I have a proof of the following:
[*] Let $A$ be a countable $\omega$-saturated model of a complete, countable theory $T$ (with infinite models). There is a bijection between the orbits under the action of $\text{Aut}(A)$ on $A^n$ and the types $S_n(T)$.
Here the orbit of $(a_1, \dots, a_n)$ under the action of $\text{Aut}(A)$ on $A^n$ is defined as the set $\{(f(a_1), \dots, f(a_n)) : f \in \text{Aut}(A)\}$.
I want to use this to prove:
If for every countable model $A \models T$ and $n \in \mathbb{N}$, the set of orbits under the action of $\text{Aut}(A)$ on $A^n$ is finite, then $T$ is $\omega$-categorical. (The reverse is not so difficult.)
My attempt so far: it suffices to find a countable $\omega$-saturated model of $T$, because then the result follows from the assumptions, lemma [*], and the theorem $\omega$-categorical $\Leftrightarrow$ every $S_n(T)$ is finite. Such a model exists iff every $S_n(T)$ is countable, so it would be enough to prove that $T$ has only countably many countable models. I thought this would be easy enough, but then I found out that there are theories with a countable $\omega$-saturated model that have continuum-many countable models. So things are a bit more complicated...

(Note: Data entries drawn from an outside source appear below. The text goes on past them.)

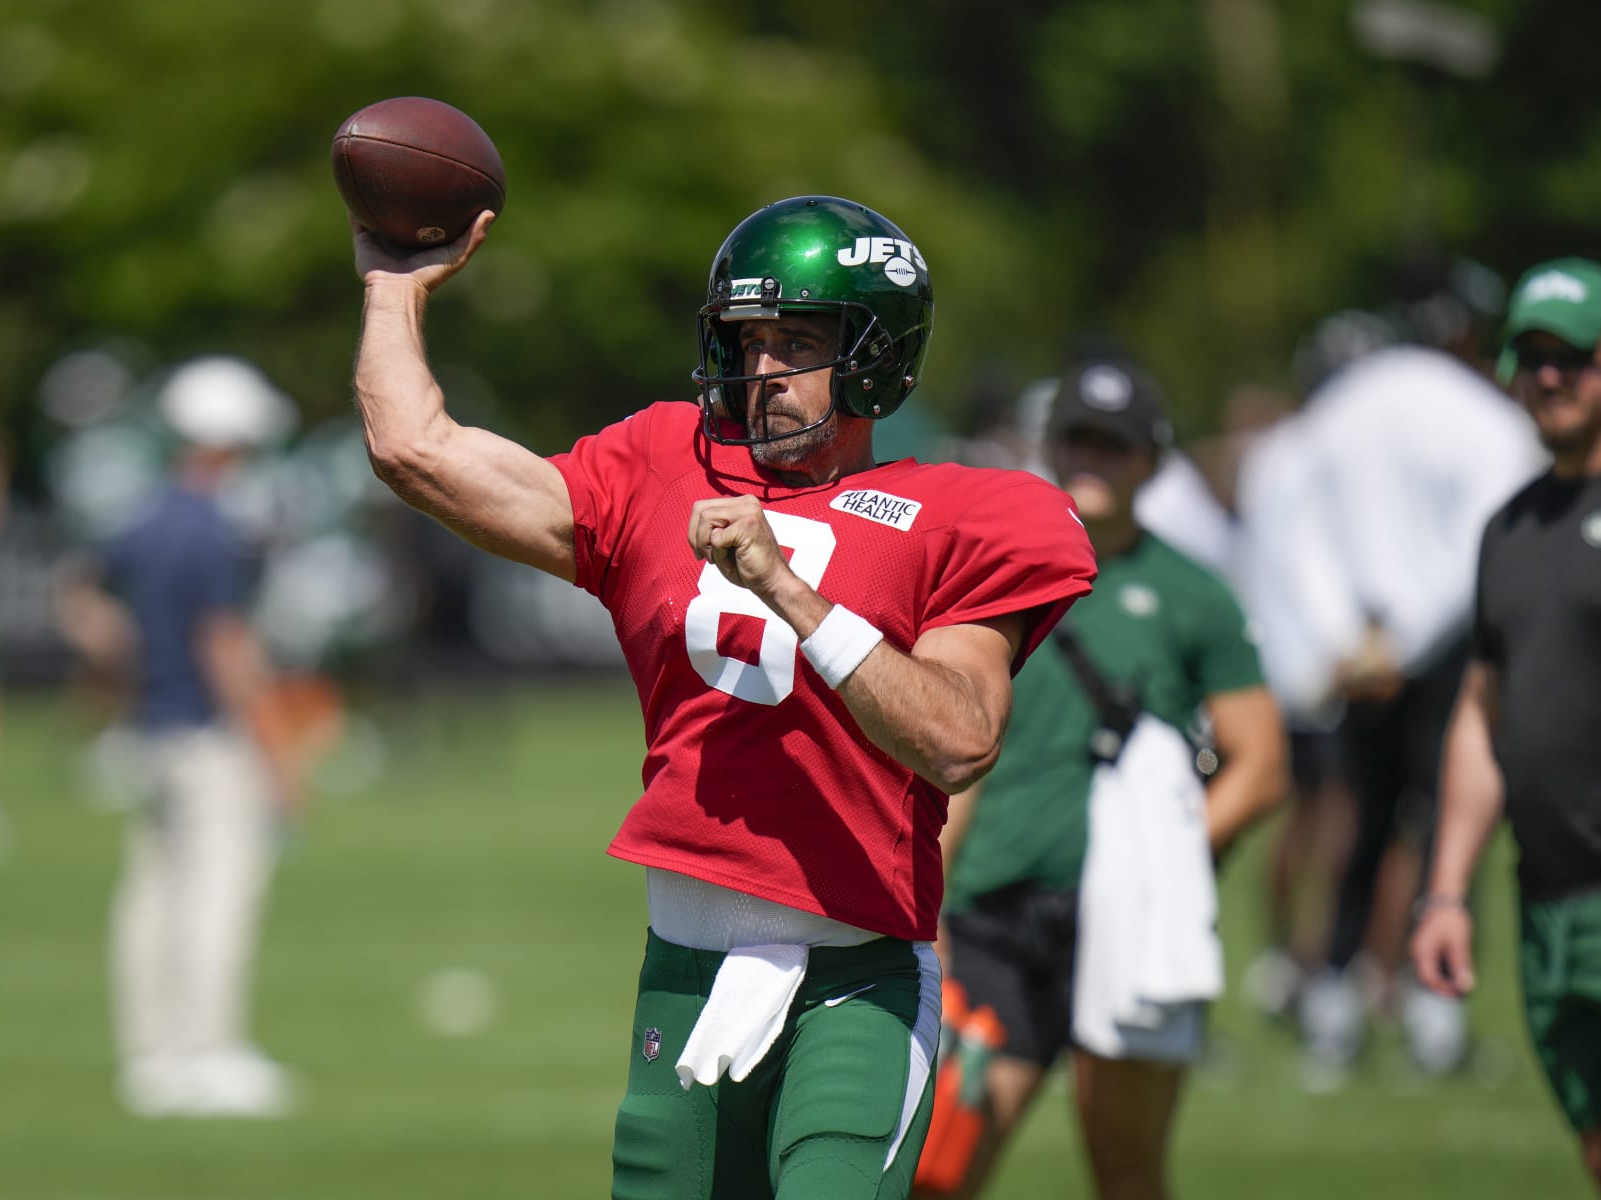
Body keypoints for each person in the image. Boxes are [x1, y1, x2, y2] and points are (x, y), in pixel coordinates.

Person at [351, 195, 1096, 1198]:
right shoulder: (662, 464)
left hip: (856, 978)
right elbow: (418, 451)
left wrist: (788, 589)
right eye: (747, 342)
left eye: (796, 342)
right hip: (684, 966)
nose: (763, 371)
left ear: (875, 356)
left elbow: (958, 741)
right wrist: (393, 284)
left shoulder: (967, 511)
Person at [919, 357, 1286, 1200]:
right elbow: (955, 747)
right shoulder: (997, 576)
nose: (1095, 458)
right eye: (1079, 438)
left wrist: (1171, 859)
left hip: (1127, 923)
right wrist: (925, 892)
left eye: (1116, 444)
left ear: (1152, 460)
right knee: (938, 1171)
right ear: (1051, 447)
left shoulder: (1195, 596)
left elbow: (1262, 764)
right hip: (998, 915)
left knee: (1126, 1173)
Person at [1411, 257, 1601, 1200]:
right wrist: (1445, 893)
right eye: (1530, 355)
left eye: (1573, 356)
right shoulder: (1508, 529)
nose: (1549, 375)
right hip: (1549, 902)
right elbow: (1484, 713)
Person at [1267, 296, 1542, 1085]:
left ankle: (1333, 1004)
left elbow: (1297, 528)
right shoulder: (1478, 413)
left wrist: (1346, 637)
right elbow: (1487, 538)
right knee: (1448, 828)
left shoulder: (1340, 407)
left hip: (1360, 649)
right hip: (1443, 648)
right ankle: (1434, 1014)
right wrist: (1412, 639)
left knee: (1360, 827)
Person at [64, 355, 305, 1119]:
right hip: (206, 734)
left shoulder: (145, 515)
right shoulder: (210, 527)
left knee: (152, 896)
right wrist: (278, 760)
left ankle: (153, 1057)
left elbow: (76, 596)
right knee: (216, 896)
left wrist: (122, 660)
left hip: (151, 727)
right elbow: (225, 648)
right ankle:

If you already know that $\omega$-categoricity is equivalent to the condition that every $S_n(T)$ is finite, then there's an easy argument that doesn't use [*].
Suppose for contradiction that there is some $n\in \omega$ such that $S_n(T)$ is infinite. Pick some countable set of these and realize them: Then you have a countable model $A\models T$ which realizes infinitely many $n$-types. But $n$-tuples which realize different types cannot be in the same orbit of the action of $\text{Aut}(A)$ on $A^n$, so there are infinitely many orbits, contradiction.
The point is that [*] is really two statements:
(1) If $a$ and $b$ are in the same orbit, they realize the same type.
(2) If $a$ and $b$ realize the same type, they are in the same orbit.
Point (1) is true in any model, while point (2) is only true in certain models, e.g. saturated ones. And the argument above only uses (1), not (2).